*** Opening EXERCISE MATERIALS ***

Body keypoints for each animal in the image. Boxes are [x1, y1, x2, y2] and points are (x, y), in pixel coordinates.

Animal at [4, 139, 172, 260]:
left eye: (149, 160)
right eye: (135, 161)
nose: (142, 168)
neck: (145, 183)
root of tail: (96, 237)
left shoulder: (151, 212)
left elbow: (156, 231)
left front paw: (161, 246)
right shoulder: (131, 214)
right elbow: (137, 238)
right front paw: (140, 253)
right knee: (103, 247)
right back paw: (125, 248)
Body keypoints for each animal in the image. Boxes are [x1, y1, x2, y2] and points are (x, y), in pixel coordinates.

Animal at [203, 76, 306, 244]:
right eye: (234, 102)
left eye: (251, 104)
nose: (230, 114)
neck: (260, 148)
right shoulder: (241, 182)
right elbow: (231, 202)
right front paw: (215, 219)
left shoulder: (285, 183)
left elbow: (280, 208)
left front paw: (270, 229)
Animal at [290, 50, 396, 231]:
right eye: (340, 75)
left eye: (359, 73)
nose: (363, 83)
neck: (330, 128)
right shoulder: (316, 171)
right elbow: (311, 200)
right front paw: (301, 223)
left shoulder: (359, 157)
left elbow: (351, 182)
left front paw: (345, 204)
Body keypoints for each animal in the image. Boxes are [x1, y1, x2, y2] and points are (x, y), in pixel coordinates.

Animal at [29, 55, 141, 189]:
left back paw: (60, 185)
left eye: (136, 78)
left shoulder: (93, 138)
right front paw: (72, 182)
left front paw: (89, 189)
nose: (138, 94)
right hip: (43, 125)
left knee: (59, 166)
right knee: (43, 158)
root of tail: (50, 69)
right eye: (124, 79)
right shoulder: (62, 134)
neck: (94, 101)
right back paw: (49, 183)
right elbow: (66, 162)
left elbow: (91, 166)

*** Closing EXERCISE MATERIALS ***

### PROBLEM TO WORK ON
Copy exactly the lines of the listing above, beginning at the line with "right eye: (340, 75)" and ending at its final line; write out nothing else.

### EXERCISE RESULT
right eye: (340, 75)
left eye: (359, 73)
nose: (363, 83)
neck: (330, 128)
right shoulder: (316, 171)
right elbow: (311, 200)
right front paw: (301, 223)
left shoulder: (359, 157)
left elbow: (351, 182)
left front paw: (345, 204)
Body keypoints for each animal in the image. Boxes are [x1, y1, x2, y2] and points are (x, y), in pixel coordinates.

Animal at [29, 55, 141, 189]:
left back paw: (60, 185)
left eye: (136, 78)
left shoulder: (93, 138)
right front paw: (72, 182)
left front paw: (89, 189)
nose: (138, 94)
right hip: (43, 125)
left knee: (59, 166)
right knee: (43, 158)
root of tail: (50, 69)
right eye: (124, 79)
right shoulder: (62, 134)
neck: (94, 101)
right back paw: (49, 183)
right elbow: (66, 162)
left elbow: (91, 166)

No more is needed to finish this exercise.